Людское клеймо

Летом 1998 года - вот когда мой сосед Коулмен Силк, два года как пенсионер, а до того сначала двадцать с чем-то лет профессор античной словесности в близлежащем Афина-колледже, затем еще шестнадцать лет декан этого учебного заведения, признался мне, что в свои семьдесят один вступил в связь с тридцатичетырехлетней уборщицей, работающей в колледже. Дважды в неделю она, кроме того, убиралась на нашей захолустной почте - в обшитом досками сером домике, который выглядит так, словно какая-нибудь горемычная семья еще в тридцатые годы укрывалась в нем от пыльных бурь Оклахомы, и который в унылой заброшенности "коммерческого центра" нашего лежащего среди холмов городишки держит над собой американский флаг у перекрестка дорог напротив бензоколонки и торгующего всем подряд магазина.

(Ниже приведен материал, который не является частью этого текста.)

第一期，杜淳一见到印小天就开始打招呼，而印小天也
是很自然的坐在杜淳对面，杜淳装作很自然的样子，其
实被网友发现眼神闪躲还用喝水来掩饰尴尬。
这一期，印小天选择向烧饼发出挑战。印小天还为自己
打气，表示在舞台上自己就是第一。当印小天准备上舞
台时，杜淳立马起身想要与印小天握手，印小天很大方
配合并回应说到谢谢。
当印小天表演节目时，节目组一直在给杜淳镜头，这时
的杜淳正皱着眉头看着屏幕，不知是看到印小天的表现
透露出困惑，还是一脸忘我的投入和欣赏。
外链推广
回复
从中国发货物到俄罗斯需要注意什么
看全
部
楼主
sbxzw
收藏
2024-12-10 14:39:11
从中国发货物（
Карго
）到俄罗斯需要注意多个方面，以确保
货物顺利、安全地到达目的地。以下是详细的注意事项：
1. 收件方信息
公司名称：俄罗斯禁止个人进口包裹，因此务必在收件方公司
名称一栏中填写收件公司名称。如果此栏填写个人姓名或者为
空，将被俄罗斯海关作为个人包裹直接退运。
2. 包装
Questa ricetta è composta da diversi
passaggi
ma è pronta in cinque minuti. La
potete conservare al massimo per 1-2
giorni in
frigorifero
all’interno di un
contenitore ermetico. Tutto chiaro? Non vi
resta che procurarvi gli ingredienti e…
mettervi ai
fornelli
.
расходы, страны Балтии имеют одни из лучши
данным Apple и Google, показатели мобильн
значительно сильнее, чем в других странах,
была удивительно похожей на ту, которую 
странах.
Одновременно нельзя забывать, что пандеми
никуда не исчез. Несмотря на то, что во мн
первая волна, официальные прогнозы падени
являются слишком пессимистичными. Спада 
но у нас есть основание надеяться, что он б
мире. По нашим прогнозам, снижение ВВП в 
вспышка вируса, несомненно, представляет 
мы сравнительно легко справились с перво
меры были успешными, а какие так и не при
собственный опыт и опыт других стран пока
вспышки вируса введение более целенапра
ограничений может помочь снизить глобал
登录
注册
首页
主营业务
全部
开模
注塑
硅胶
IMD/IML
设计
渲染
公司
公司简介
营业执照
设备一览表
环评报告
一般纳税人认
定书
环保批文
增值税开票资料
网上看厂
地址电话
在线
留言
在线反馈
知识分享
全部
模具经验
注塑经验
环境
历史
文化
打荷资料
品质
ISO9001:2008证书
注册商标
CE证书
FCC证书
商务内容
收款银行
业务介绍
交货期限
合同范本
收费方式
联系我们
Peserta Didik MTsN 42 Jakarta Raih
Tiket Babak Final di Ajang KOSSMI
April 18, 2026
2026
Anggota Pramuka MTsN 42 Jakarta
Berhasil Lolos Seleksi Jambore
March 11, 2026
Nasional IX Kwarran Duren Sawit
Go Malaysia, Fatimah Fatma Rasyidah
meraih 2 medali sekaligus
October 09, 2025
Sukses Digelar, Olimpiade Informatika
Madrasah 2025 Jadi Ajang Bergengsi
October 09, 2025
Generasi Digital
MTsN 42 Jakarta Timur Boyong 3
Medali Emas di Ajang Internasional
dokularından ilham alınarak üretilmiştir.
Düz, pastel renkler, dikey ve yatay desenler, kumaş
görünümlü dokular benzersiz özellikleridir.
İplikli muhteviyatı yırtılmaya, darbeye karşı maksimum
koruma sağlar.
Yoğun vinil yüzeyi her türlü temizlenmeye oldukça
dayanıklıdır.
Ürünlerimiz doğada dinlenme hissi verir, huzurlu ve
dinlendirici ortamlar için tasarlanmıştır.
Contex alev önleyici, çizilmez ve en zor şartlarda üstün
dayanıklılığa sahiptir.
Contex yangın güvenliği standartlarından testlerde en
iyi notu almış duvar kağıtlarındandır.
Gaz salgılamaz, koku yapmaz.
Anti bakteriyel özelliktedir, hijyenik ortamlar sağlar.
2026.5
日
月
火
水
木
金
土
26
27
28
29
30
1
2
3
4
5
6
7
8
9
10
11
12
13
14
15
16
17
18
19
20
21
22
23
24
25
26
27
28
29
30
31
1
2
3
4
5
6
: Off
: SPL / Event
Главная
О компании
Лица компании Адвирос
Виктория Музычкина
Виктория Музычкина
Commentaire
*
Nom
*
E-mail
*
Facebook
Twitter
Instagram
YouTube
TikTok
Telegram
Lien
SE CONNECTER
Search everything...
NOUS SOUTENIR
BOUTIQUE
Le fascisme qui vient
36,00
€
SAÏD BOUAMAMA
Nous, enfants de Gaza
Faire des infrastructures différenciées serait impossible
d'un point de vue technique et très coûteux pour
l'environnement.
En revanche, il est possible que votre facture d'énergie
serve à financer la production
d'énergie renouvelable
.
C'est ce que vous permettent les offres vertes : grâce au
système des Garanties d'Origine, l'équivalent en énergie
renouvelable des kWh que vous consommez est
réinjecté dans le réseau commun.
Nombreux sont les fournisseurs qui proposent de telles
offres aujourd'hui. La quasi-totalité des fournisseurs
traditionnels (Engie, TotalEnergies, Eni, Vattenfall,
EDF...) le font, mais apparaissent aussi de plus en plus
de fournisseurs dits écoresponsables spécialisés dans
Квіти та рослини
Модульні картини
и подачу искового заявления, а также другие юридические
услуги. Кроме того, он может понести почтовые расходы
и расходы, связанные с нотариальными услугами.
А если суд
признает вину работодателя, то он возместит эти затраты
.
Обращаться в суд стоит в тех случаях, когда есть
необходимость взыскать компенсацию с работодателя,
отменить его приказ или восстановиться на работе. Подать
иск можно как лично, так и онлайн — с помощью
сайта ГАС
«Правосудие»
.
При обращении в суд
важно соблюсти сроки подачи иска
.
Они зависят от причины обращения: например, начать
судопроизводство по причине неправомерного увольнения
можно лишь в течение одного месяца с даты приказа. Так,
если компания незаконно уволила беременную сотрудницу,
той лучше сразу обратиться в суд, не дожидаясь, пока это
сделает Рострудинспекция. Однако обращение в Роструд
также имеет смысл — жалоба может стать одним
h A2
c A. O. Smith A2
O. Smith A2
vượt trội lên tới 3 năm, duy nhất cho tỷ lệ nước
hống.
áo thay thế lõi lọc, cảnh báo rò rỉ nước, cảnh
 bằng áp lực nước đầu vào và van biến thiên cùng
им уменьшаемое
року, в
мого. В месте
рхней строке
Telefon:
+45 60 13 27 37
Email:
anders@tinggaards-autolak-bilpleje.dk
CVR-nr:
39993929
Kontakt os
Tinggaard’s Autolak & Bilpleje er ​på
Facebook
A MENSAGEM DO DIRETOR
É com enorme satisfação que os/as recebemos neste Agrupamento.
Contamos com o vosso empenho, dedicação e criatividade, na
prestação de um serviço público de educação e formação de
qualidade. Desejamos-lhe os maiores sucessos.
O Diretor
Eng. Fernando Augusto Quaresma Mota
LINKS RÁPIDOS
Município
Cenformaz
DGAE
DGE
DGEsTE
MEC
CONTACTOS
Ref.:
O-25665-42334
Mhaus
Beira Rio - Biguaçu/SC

В первый раз они встретились вот как: Коулмен за несколько минут до закрытия приехал на почту забрать корреспонденцию, а она мыла там пол - высокая, худая, угловатая женщина со светлыми седеющими волосами, собранными в "конский хвост", и с жесткими, будто изваянными чертами лица, которые обычно ассоциируются с типом набожной, трудящейся от зари до зари новоанглийской домохозяйки, прошедшей через суровые испытания ранних колониальных лет, запертой внутри господствующей морали и послушной ее требованиям. Ее звали Фауни Фарли, и все беды, какие ей выпали, она прятала, прикрывая их одним из тех невыразительных костлявых лиц, что, кажется, не таят в себе ровно ничего и говорят лишь о безграничном одиночестве. Обитала Фауни на молочной ферме поблизости, где расплачивалась за проживание дойкой коров. Образование - начальная школа и два класса средней.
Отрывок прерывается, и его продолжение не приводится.